BEGIN Extracted material
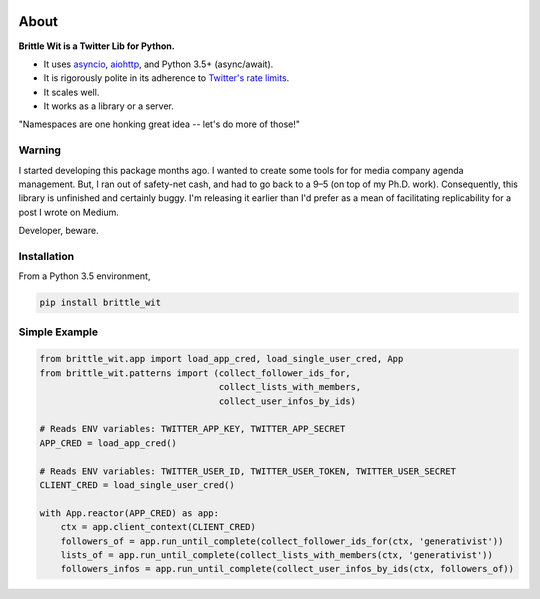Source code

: .. image:: https://travis-ci.org/jbn/brittle_wit.svg?branch=master
    :target: https://travis-ci.org/jbn/brittle_wit
.. image:: https://ci.appveyor.com/api/projects/status/69kj3prrrieyp8q2/branch/master?svg=true
    :target: https://ci.appveyor.com/project/jbn/brittle_wit/branch/master 
.. image:: https://coveralls.io/repos/github/jbn/brittle_wit/badge.svg?branch=master
    :target: https://coveralls.io/github/jbn/brittle_wit?branch=master 
.. image:: https://img.shields.io/pypi/dm/brittle_wit.svg
    :target: https://pypi.python.org/pypi/brittle_wit
.. image:: https://img.shields.io/pypi/v/brittle_wit.svg
    :target: https://pypi.python.org/pypi/brittle_wit
.. image:: https://img.shields.io/badge/license-MIT-blue.svg
    :target: https://raw.githubusercontent.com/jbn/brittle_wit/master/LICENSE
.. image:: https://img.shields.io/pypi/pyversions/brittle_wit.svg
    :target: https://pypi.python.org/pypi/brittle_wit

About
=====

**Brittle Wit is a Twitter Lib for Python.**

-  It uses `asyncio <https://docs.python.org/3/library/asyncio.html>`__,
   `aiohttp <http://aiohttp.readthedocs.org/en/stable/>`__, and Python
   3.5+ (async/await).
-  It is rigorously polite in its adherence to `Twitter's rate
   limits <https://dev.twitter.com/rest/public/rate-limiting>`__.
-  It scales well.
-  It works as a library or a server.

"Namespaces are one honking great idea -- let's do more of those!"

Warning
-------

I started developing this package months ago. I wanted to create some
tools for for media company agenda management. But, I ran out of
safety-net cash, and had to go back to a 9–5 (on top of my Ph.D. work).
Consequently, this library is unfinished and certainly buggy. I'm
releasing it earlier than I'd prefer as a mean of facilitating
replicability for a post I wrote on Medium.

Developer, beware.

Installation
------------

From a Python 3.5 environment,

.. code:: bash

    pip install brittle_wit

Simple Example
--------------

.. code:: python

    from brittle_wit.app import load_app_cred, load_single_user_cred, App
    from brittle_wit.patterns import (collect_follower_ids_for,
                                      collect_lists_with_members,
                                      collect_user_infos_by_ids)

    # Reads ENV variables: TWITTER_APP_KEY, TWITTER_APP_SECRET
    APP_CRED = load_app_cred()

    # Reads ENV variables: TWITTER_USER_ID, TWITTER_USER_TOKEN, TWITTER_USER_SECRET
    CLIENT_CRED = load_single_user_cred()

    with App.reactor(APP_CRED) as app:
        ctx = app.client_context(CLIENT_CRED)
        followers_of = app.run_until_complete(collect_follower_ids_for(ctx, 'generativist'))
        lists_of = app.run_until_complete(collect_lists_with_members(ctx, 'generativist'))
        followers_infos = app.run_until_complete(collect_user_infos_by_ids(ctx, followers_of))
END Extracted material
An exact reproduction of the data above is required, with every picture removed.

Source code

: .. image:: https://travis-ci.org/jbn/brittle_wit.svg?branch=master
    :target: https://travis-ci.org/jbn/brittle_wit
.. image:: https://ci.appveyor.com/api/projects/status/69kj3prrrieyp8q2/branch/master?svg=true
    :target: https://ci.appveyor.com/project/jbn/brittle_wit/branch/master 
.. image:: https://coveralls.io/repos/github/jbn/brittle_wit/badge.svg?branch=master
    :target: https://coveralls.io/github/jbn/brittle_wit?branch=master 
.. image:: https://img.shields.io/pypi/dm/brittle_wit.svg
    :target: https://pypi.python.org/pypi/brittle_wit
.. image:: https://img.shields.io/pypi/v/brittle_wit.svg
    :target: https://pypi.python.org/pypi/brittle_wit
.. image:: https://img.shields.io/badge/license-MIT-blue.svg
    :target: https://raw.githubusercontent.com/jbn/brittle_wit/master/LICENSE
.. image:: https://img.shields.io/pypi/pyversions/brittle_wit.svg
    :target: https://pypi.python.org/pypi/brittle_wit

About
=====

**Brittle Wit is a Twitter Lib for Python.**

-  It uses `asyncio <https://docs.python.org/3/library/asyncio.html>`__,
   `aiohttp <http://aiohttp.readthedocs.org/en/stable/>`__, and Python
   3.5+ (async/await).
-  It is rigorously polite in its adherence to `Twitter's rate
   limits <https://dev.twitter.com/rest/public/rate-limiting>`__.
-  It scales well.
-  It works as a library or a server.

"Namespaces are one honking great idea -- let's do more of those!"

Warning
-------

I started developing this package months ago. I wanted to create some
tools for for media company agenda management. But, I ran out of
safety-net cash, and had to go back to a 9–5 (on top of my Ph.D. work).
Consequently, this library is unfinished and certainly buggy. I'm
releasing it earlier than I'd prefer as a mean of facilitating
replicability for a post I wrote on Medium.

Developer, beware.

Installation
------------

From a Python 3.5 environment,

.. code:: bash

    pip install brittle_wit

Simple Example
--------------

.. code:: python

    from brittle_wit.app import load_app_cred, load_single_user_cred, App
    from brittle_wit.patterns import (collect_follower_ids_for,
                                      collect_lists_with_members,
                                      collect_user_infos_by_ids)

    # Reads ENV variables: TWITTER_APP_KEY, TWITTER_APP_SECRET
    APP_CRED = load_app_cred()

    # Reads ENV variables: TWITTER_USER_ID, TWITTER_USER_TOKEN, TWITTER_USER_SECRET
    CLIENT_CRED = load_single_user_cred()

    with App.reactor(APP_CRED) as app:
        ctx = app.client_context(CLIENT_CRED)
        followers_of = app.run_until_complete(collect_follower_ids_for(ctx, 'generativist'))
        lists_of = app.run_until_complete(collect_lists_with_members(ctx, 'generativist'))
        followers_infos = app.run_until_complete(collect_user_infos_by_ids(ctx, followers_of))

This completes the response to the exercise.